Monday, August 9, 2010


An ad-hoc network is a network where stations communicate only peer to peer (P2P). There is no base and no one gives permission to talk. This is accomplished using the Independent Basic Service Set (IBSS).

A peer-to-peer (P2P) network allows wireless devices to directly communicate with each other. Wireless devices within range of each other can discover and communicate directly without involving central access points. This method is typically used by two computers so that they can connect to each other to form a network.

If a signal strength meter is used in this situation, it may not read the strength accurately and can be misleading, because it registers the strength of the strongest signal, which may be the closest computer.

Hidden node problem: Devices A and C are both communicating with B, but are unaware of each otherIEEE 802.11 define the physical layer (PHY) and MAC (Media Access Control) layers based on CSMA/CA (Carrier Sense Multiple Access with Collision Avoidance). The 802.11 specification includes provisions designed to minimize collisions, because two mobile units may both be in range of a common access point, but out of range of each other.

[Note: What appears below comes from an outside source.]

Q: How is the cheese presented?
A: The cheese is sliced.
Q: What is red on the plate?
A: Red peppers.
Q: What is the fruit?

The 802.11 has two basic modes of operation: Ad hoc mode enables peer-to-peer transmission between mobile units. Infrastructure mode in which mobile units communicate through an access point that serves as a bridge to a wired network infrastructure is the more common wireless LAN application the one being covered. Since wireless communication uses a more open medium for communication in comparison to wired LANs, the 802.11 designers also included shared-key encryption mechanisms: Wired Equivalent Privacy (WEP), Wi-Fi Protected Access (WPA, WPA2), to secure wireless computer networks.